The sisterhood of motherhood

Sorry lovelies I am too tired to blog something beautiful or brashly honest for you but I will leave you with this great little article written by Amy at Better Way Moms
in case you didn't know by now I LOVE this website. Real. Honest. Funny. They nailed it.


Camaraderie among women has never been my strong suit. I grew up with one brother and no sisters. I had cousins my age but none lived closed by. I of course had friends but as a tomboy, I didn't always mesh with the "girlie" girls. I liked my friendships in high school but never felt quite at home — just enough to get by and be properly socially integrated. And by now you may have guessed that I never joined a sorority either.

In college, I developed some truly great friendships and became a bit of a social butterfly. I attended a very large university and met tons of interesting people from all over the country. We all swore we'd be friends forever but as careers, moves and marriages materialized, we separated and went off to live our lives. We stay in touch to touch base and then once we're satisfied we've checked in, we go about living our lives once more.
I can say that I will love and adore my New York City single friends forever (though most of us are no longer single). I feel myself with them in a second’s notice no matter how much time passes by.
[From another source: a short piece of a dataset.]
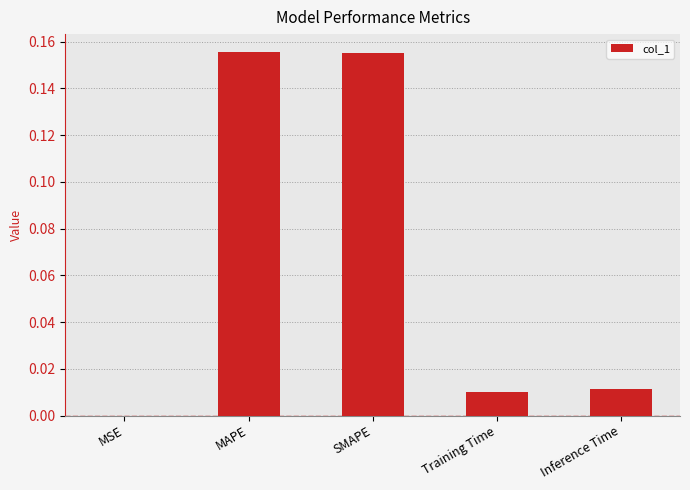

Between SMAPE and MSE, which is larger?

SMAPE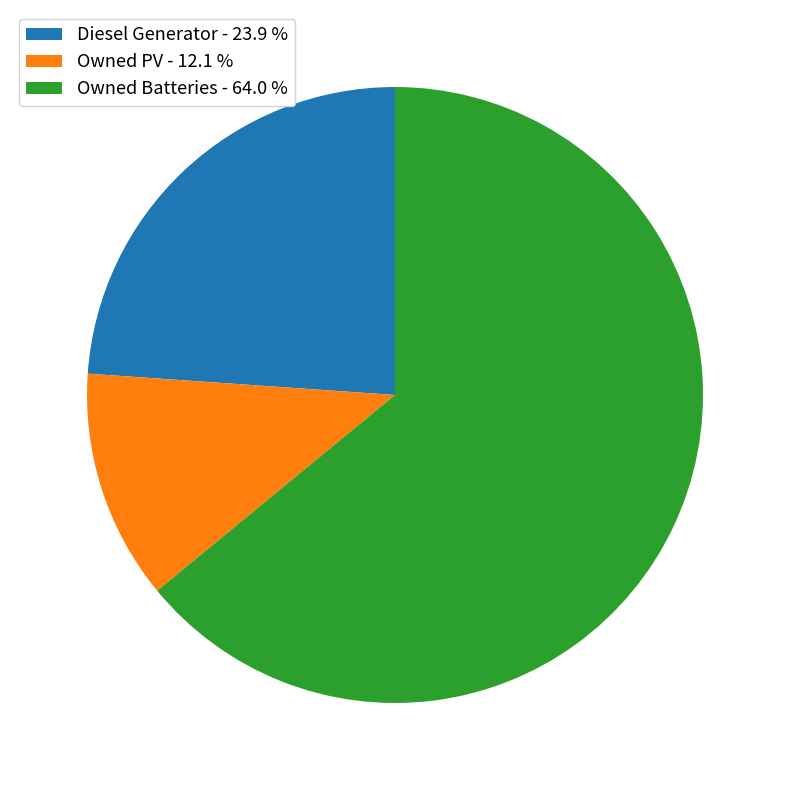

Does Owned Batteries - 64.0 % account for over 50% of the chart?

Yes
But it wasn't until I became a mother that I felt deeply rooted in a pre-defined community of women, some of whom were complete strangers to me. Walking down the street with my toddler, I can feel an underlying connection with woman I’ve never met simply because we are mothers. Even women I see without children — if they smile a certain way at my daughter, I can identify my kind immediately. Sometimes we swap stories on the triumphs, trials, tribulations and tantrums. Other times we catch each other's eye and share a momentarily glance of recognition before parting ways.

And the friends I've known pre-motherhood, we are even more connected now than we were before. It's as if an entire new dimension of consciousness has opened up to us. We really spill our guts out, so eager to explore this new and uncharted territory and no matter what we share, there is always infinitely more to discover.

Then there are friends I've met because I am a mother, and a bond forms that's so natural and easy. We have an instant foundation from which to build, and our continued communication about our lives then binds and strengthens our connection. They may be new friends but once ingrained in my life, it's hard to imagine life before them.

When I reflect on the friendships in my life, I am so grateful to have found this community that has accepted me so warmly, with such compassion and grace. It's more than finally finding a club that would have me as a member (sorry Groucho Marx), I feel completely at home in this shared life experience. To me, we are sisters in motherhood: all on the same journey, taking different roads with maps and compasses that sometimes don't work. But with my fellow moms besides me, I know I'll continue to find my way.